§ Task description:
Where the line with "- ✅ **Enums**: ShopTheme, ShopColors, ShopLayout" appears below, start writing out lines exactly, and finish with the line with "- ✅ **Security**: Sellers", which is included; write out nothing else.

****

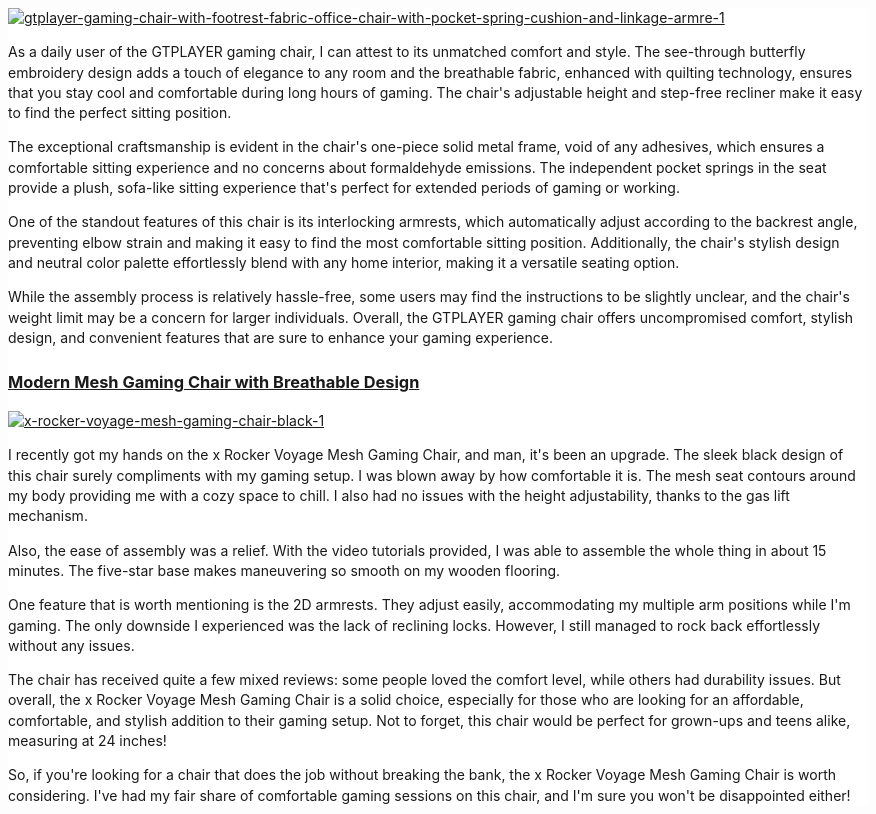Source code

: <div class="image"><a href="https://serp.ly/@serpgames/amazon/foldable-gaming-chairs?utm_source=serpgames&utm_medium=website&utm_campaign=serp.games&utm_content=foldable-gaming-chairs&utm_term=gtplayer-gaming-chair-with-footrest-fabric-office-chair-with-pocket-spring-cushion-and-linkage-armre-1"><img alt="gtplayer-gaming-chair-with-footrest-fabric-office-chair-with-pocket-spring-cushion-and-linkage-armre-1" src="https://imagedelivery.net/vy2bglCGN6hEeWOnSe2c7A/gtplayer-gaming-chair-with-footrest-fabric-office-chair-with-pocket-spring-cushion-and-linkage-armre-1/w=720,h=540,fit=pad,background=black"/></a></div>

As a daily user of the GTPLAYER gaming chair, I can attest to its unmatched comfort and style. The see-through butterfly embroidery design adds a touch of elegance to any room and the breathable fabric, enhanced with quilting technology, ensures that you stay cool and comfortable during long hours of gaming. The chair's adjustable height and step-free recliner make it easy to find the perfect sitting position. 

The exceptional craftsmanship is evident in the chair's one-piece solid metal frame, void of any adhesives, which ensures a comfortable sitting experience and no concerns about formaldehyde emissions. The independent pocket springs in the seat provide a plush, sofa-like sitting experience that's perfect for extended periods of gaming or working. 

One of the standout features of this chair is its interlocking armrests, which automatically adjust according to the backrest angle, preventing elbow strain and making it easy to find the most comfortable sitting position. Additionally, the chair's stylish design and neutral color palette effortlessly blend with any home interior, making it a versatile seating option. 

While the assembly process is relatively hassle-free, some users may find the instructions to be slightly unclear, and the chair's weight limit may be a concern for larger individuals. Overall, the GTPLAYER gaming chair offers uncompromised comfort, stylish design, and convenient features that are sure to enhance your gaming experience. 


### [Modern Mesh Gaming Chair with Breathable Design](https://serp.ly/@serpgames/amazon/foldable-gaming-chairs?utm_source=serpgames&utm_medium=website&utm_campaign=serp.games&utm_content=foldable-gaming-chairs&utm_term=modern-mesh-gaming-chair-with-breathable-design)

<div class="image"><a href="https://serp.ly/@serpgames/amazon/foldable-gaming-chairs?utm_source=serpgames&utm_medium=website&utm_campaign=serp.games&utm_content=foldable-gaming-chairs&utm_term=x-rocker-voyage-mesh-gaming-chair-black-1"><img alt="x-rocker-voyage-mesh-gaming-chair-black-1" src="https://imagedelivery.net/vy2bglCGN6hEeWOnSe2c7A/x-rocker-voyage-mesh-gaming-chair-black-1/w=720,h=540,fit=pad,background=black"/></a></div>

I recently got my hands on the x Rocker Voyage Mesh Gaming Chair, and man, it's been an upgrade. The sleek black design of this chair surely compliments with my gaming setup. I was blown away by how comfortable it is. The mesh seat contours around my body providing me with a cozy space to chill. I also had no issues with the height adjustability, thanks to the gas lift mechanism. 

Also, the ease of assembly was a relief. With the video tutorials provided, I was able to assemble the whole thing in about 15 minutes. The five-star base makes maneuvering so smooth on my wooden flooring. 

One feature that is worth mentioning is the 2D armrests. They adjust easily, accommodating my multiple arm positions while I'm gaming. The only downside I experienced was the lack of reclining locks. However, I still managed to rock back effortlessly without any issues. 

The chair has received quite a few mixed reviews: some people loved the comfort level, while others had durability issues. But overall, the x Rocker Voyage Mesh Gaming Chair is a solid choice, especially for those who are looking for an affordable, comfortable, and stylish addition to their gaming setup. Not to forget, this chair would be perfect for grown-ups and teens alike, measuring at 24 inches! 

So, if you're looking for a chair that does the job without breaking the bank, the x Rocker Voyage Mesh Gaming Chair is worth considering. I've had my fair share of comfortable gaming sessions on this chair, and I'm sure you won't be disappointed either! 
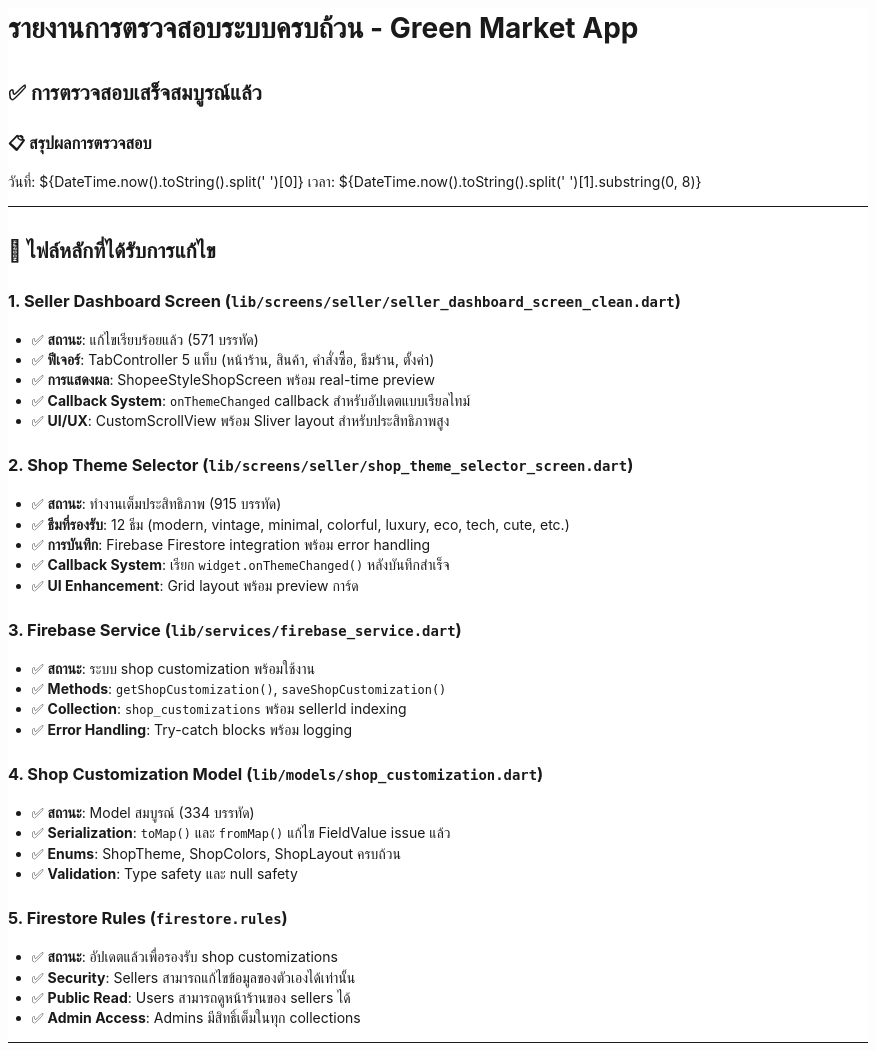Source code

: # รายงานการตรวจสอบระบบครบถ้วน - Green Market App
## ✅ การตรวจสอบเสร็จสมบูรณ์แล้ว

### 📋 สรุปผลการตรวจสอบ
วันที่: ${DateTime.now().toString().split(' ')[0]}
เวลา: ${DateTime.now().toString().split(' ')[1].substring(0, 8)}

---

## 🔧 ไฟล์หลักที่ได้รับการแก้ไข

### 1. **Seller Dashboard Screen** (`lib/screens/seller/seller_dashboard_screen_clean.dart`)
- ✅ **สถานะ**: แก้ไขเรียบร้อยแล้ว (571 บรรทัด)
- ✅ **ฟีเจอร์**: TabController 5 แท็บ (หน้าร้าน, สินค้า, คำสั่งซื้อ, ธีมร้าน, ตั้งค่า)
- ✅ **การแสดงผล**: ShopeeStyleShopScreen พร้อม real-time preview
- ✅ **Callback System**: `onThemeChanged` callback สำหรับอัปเดตแบบเรียลไทม์
- ✅ **UI/UX**: CustomScrollView พร้อม Sliver layout สำหรับประสิทธิภาพสูง

### 2. **Shop Theme Selector** (`lib/screens/seller/shop_theme_selector_screen.dart`)
- ✅ **สถานะ**: ทำงานเต็มประสิทธิภาพ (915 บรรทัด)
- ✅ **ธีมที่รองรับ**: 12 ธีม (modern, vintage, minimal, colorful, luxury, eco, tech, cute, etc.)
- ✅ **การบันทึก**: Firebase Firestore integration พร้อม error handling
- ✅ **Callback System**: เรียก `widget.onThemeChanged()` หลังบันทึกสำเร็จ
- ✅ **UI Enhancement**: Grid layout พร้อม preview การ์ด

### 3. **Firebase Service** (`lib/services/firebase_service.dart`)
- ✅ **สถานะ**: ระบบ shop customization พร้อมใช้งาน
- ✅ **Methods**: `getShopCustomization()`, `saveShopCustomization()`
- ✅ **Collection**: `shop_customizations` พร้อม sellerId indexing
- ✅ **Error Handling**: Try-catch blocks พร้อม logging

### 4. **Shop Customization Model** (`lib/models/shop_customization.dart`)
- ✅ **สถานะ**: Model สมบูรณ์ (334 บรรทัด)
- ✅ **Serialization**: `toMap()` และ `fromMap()` แก้ไข FieldValue issue แล้ว
- ✅ **Enums**: ShopTheme, ShopColors, ShopLayout ครบถ้วน
- ✅ **Validation**: Type safety และ null safety

### 5. **Firestore Rules** (`firestore.rules`)
- ✅ **สถานะ**: อัปเดตแล้วเพื่อรองรับ shop customizations
- ✅ **Security**: Sellers สามารถแก้ไขข้อมูลของตัวเองได้เท่านั้น
- ✅ **Public Read**: Users สามารถดูหน้าร้านของ sellers ได้
- ✅ **Admin Access**: Admins มีสิทธิ์เต็มในทุก collections

---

****

§ Final answer:
- ✅ **Enums**: ShopTheme, ShopColors, ShopLayout ครบถ้วน
- ✅ **Validation**: Type safety และ null safety

### 5. **Firestore Rules** (`firestore.rules`)
- ✅ **สถานะ**: อัปเดตแล้วเพื่อรองรับ shop customizations
- ✅ **Security**: Sellers สามารถแก้ไขข้อมูลของตัวเองได้เท่านั้น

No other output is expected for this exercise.